How to debug RuntimeError: CUDNN_STATUS_NOT_SUPPORTED for conv_transpose2d

Elias_Vansteenkiste · June 23, 2017, 11:02am

I want to build a autoencoder with the encoder part based on resnets.

When I run my model I get the following error message:

Traceback (most recent call last):
File "train_pytorch_ae.py", line 129, in <module>
preds, reconstruction, feats = model.l_out(inputs)
File "/home/eavsteen/.local/lib/python2.7/site-packages/torch/nn/modules/module.py", line 206, in __call__
result = self.forward(*input, **kwargs)
File "/home/eavsteen/planet/configs_pytorch/vae_res_1-3.py", line 384, in forward
bc, reconstruction, feats = self.resaenet(x)
File "/home/eavsteen/.local/lib/python2.7/site-packages/torch/nn/modules/module.py", line 206, in __call__
result = self.forward(*input, **kwargs)
File "/home/eavsteen/planet/configs_pytorch/vae_res_1-3.py", line 357, in forward
x = self.layer5(x)
File "/home/eavsteen/.local/lib/python2.7/site-packages/torch/nn/modules/module.py", line 206, in __call__
result = self.forward(*input, **kwargs)
File "/home/eavsteen/.local/lib/python2.7/site-packages/torch/nn/modules/container.py", line 64, in forward
input = module(input)
File "/home/eavsteen/.local/lib/python2.7/site-packages/torch/nn/modules/module.py", line 206, in __call__
result = self.forward(*input, **kwargs)
File "/home/eavsteen/planet/configs_pytorch/vae_res_1-3.py", line 227, in forward
out = self.deconv2(out)
File "/home/eavsteen/.local/lib/python2.7/site-packages/torch/nn/modules/module.py", line 206, in __call__
result = self.forward(*input, **kwargs)
File "/home/eavsteen/.local/lib/python2.7/site-packages/torch/nn/modules/conv.py", line 524, in forward
output_padding, self.groups, self.dilation)
File "/home/eavsteen/.local/lib/python2.7/site-packages/torch/nn/functional.py", line 131, in conv_transpose2d
return f(input, weight, bias) 
RuntimeError: CUDNN_STATUS_NOT_SUPPORTED. This error may appear if you 
passed in a non-contiguous input.

I built a simple example to test out conv_transpose2d and it works fine:

import torch
import torch.nn as nn
from torch.autograd import Variable

conv = nn.Conv2d(512,512, kernel_size=3, padding=1, stride = 2, bias=False)
conv = conv.cuda()
deconv = nn.ConvTranspose2d(512,512, kernel_size=3, padding=1, output_padding=1, stride=2, bias=False)
deconv = deconv.cuda()

x = Variable(torch.randn(16, 512, 16, 16).cuda(), requires_grad=True)

out = conv(x)
temp = out.cpu().data.numpy()
print 'after conv'
print temp.shape
out = deconv(out)
temp = out.cpu().data.numpy()
print 'after deconv'
print temp.shape
err = out.sum()
err.backward()

It nicely outputs the shapes as expected:

after conv
(16, 512, 8, 8)
after deconv
(16, 512, 16, 16)

So I tried to print out the shape of the tensor in the more complicated model before it goes into the conv_transpose2d and I get (16, 512, 8, 8) as expected, but I still get the RuntimeError.
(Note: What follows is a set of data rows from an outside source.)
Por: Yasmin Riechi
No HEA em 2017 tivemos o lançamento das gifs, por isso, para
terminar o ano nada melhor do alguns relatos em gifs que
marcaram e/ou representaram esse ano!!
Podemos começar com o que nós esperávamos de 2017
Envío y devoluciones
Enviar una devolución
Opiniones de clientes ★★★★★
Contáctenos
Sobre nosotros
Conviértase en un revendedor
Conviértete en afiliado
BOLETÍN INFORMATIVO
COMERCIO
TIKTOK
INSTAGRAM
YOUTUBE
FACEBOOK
How can I debug this problem? What does non-contiguous input actually mean?

Ubuntu 16, cuda 8, i tried both cudnn 6.0 and cudnn 5.1.

Some extra information:
The runtime error happens at the first deconvolution layer of the decoder stage, with the following definition:

self.deconv = nn.ConvTranspose2d(planes, planes, kernel_size=3, stride=stride,
                                 padding=1, output_padding=1, bias=False)
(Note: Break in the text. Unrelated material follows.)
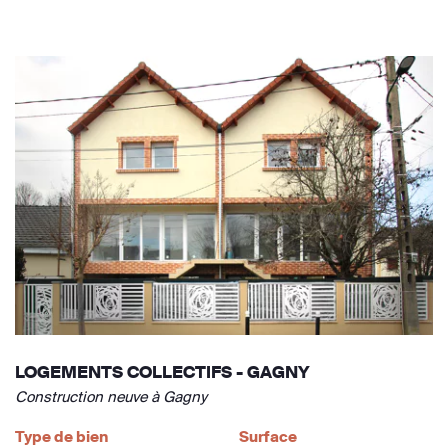
LOGEMENTS COLLECTIFS - GAGNY
Construction neuve à Gagny
Type de bien
Surface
I also tested if cudnn is loaded correctly:

import torch
print(torch.backends.cudnn.is_acceptable(torch.cuda.FloatTensor(1)))
print(torch.backends.cudnn.version())

output:

True
6021

smth · July 7, 2017, 3:34am

Hi Elias,

Sorry for the late reply. Is there any chance I can get access to your full script? I want to reproduce and fix this problem.